╭──

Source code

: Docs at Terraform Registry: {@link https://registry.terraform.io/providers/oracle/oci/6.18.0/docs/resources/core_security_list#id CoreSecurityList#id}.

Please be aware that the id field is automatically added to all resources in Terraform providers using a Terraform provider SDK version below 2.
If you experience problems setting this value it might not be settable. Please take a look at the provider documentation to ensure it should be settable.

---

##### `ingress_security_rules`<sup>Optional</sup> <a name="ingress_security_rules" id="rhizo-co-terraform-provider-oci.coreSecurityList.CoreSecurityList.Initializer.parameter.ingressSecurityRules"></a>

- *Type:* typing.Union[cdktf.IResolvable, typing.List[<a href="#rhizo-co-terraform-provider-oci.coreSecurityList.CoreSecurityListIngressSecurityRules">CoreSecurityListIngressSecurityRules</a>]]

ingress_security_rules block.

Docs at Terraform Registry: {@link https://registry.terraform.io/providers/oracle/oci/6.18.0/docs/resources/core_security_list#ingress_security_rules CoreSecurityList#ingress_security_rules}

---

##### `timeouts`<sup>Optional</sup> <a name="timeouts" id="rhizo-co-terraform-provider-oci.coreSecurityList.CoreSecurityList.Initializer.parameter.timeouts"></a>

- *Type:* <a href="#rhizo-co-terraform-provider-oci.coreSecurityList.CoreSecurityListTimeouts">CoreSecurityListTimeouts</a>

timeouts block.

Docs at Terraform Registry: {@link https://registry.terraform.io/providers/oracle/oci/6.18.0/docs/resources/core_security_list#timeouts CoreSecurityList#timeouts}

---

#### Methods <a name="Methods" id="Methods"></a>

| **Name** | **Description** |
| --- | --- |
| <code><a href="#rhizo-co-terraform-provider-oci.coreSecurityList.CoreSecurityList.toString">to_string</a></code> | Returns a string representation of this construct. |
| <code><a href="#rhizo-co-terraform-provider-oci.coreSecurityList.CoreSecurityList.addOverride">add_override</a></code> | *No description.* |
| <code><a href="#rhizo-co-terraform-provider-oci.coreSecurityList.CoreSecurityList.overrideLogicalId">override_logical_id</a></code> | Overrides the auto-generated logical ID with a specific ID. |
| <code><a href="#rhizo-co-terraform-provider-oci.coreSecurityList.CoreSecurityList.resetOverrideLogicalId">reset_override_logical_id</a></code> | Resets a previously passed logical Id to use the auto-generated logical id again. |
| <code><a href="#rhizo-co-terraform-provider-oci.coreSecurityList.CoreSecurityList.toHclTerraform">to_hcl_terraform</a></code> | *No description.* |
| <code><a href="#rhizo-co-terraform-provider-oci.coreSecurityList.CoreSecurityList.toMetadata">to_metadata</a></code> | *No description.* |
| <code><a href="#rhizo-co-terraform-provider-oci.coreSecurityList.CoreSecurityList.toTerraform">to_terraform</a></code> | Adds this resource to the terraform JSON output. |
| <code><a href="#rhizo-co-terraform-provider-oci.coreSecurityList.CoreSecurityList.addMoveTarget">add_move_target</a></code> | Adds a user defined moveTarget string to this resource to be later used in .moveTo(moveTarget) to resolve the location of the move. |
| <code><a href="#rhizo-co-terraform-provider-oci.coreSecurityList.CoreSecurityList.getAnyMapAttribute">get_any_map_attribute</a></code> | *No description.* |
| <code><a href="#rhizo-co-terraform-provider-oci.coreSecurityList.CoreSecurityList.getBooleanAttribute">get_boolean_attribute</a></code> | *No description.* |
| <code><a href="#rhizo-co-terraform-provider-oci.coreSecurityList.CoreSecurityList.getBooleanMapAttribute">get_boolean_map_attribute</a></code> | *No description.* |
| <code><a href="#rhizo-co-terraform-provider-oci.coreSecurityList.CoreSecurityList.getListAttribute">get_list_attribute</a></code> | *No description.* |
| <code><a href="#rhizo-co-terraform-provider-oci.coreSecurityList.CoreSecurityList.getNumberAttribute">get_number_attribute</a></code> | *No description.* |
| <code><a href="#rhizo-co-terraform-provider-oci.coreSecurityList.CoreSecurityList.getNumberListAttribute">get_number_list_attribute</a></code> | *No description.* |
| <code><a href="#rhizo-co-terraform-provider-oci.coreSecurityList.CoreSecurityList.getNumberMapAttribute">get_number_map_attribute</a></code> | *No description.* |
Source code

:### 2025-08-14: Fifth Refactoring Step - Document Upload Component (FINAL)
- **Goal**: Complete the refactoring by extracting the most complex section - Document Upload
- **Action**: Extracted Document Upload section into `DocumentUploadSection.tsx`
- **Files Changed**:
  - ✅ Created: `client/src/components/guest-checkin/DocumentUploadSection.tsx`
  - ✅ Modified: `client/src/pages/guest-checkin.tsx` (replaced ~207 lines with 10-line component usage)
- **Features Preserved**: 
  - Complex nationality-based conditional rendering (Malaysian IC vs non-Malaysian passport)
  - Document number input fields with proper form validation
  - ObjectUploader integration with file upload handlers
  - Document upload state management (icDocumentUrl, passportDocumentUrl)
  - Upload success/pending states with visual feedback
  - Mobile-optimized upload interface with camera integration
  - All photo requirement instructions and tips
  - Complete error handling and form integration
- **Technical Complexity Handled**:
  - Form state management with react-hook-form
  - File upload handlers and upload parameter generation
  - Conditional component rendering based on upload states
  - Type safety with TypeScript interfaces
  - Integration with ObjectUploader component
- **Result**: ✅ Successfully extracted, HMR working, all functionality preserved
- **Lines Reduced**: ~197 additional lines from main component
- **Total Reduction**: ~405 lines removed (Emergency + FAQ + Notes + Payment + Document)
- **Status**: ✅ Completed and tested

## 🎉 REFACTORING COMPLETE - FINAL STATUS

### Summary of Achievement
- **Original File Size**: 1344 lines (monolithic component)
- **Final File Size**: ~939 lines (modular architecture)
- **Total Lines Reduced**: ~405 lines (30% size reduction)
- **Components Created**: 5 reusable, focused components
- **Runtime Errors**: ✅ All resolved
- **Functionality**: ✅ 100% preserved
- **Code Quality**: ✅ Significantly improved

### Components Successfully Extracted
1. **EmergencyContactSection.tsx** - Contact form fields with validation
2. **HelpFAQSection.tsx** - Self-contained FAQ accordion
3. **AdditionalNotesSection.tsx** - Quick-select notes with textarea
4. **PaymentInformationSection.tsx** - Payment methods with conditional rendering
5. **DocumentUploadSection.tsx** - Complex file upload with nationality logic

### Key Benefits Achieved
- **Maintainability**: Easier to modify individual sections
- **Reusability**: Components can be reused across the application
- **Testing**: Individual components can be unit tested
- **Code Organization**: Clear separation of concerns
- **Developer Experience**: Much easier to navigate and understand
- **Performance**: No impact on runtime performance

╰──

Work required -
Using the entries above, repeat only the lines from the one containing "- Complete error" through the one containing "- **Components Created**: 5", end lines included.

Solution for this problem -
  - Complete error handling and form integration
- **Technical Complexity Handled**:
  - Form state management with react-hook-form
  - File upload handlers and upload parameter generation
  - Conditional component rendering based on upload states
  - Type safety with TypeScript interfaces
  - Integration with ObjectUploader component
- **Result**: ✅ Successfully extracted, HMR working, all functionality preserved
- **Lines Reduced**: ~197 additional lines from main component
- **Total Reduction**: ~405 lines removed (Emergency + FAQ + Notes + Payment + Document)
- **Status**: ✅ Completed and tested

## 🎉 REFACTORING COMPLETE - FINAL STATUS

### Summary of Achievement
- **Original File Size**: 1344 lines (monolithic component)
- **Final File Size**: ~939 lines (modular architecture)
- **Total Lines Reduced**: ~405 lines (30% size reduction)
- **Components Created**: 5 reusable, focused components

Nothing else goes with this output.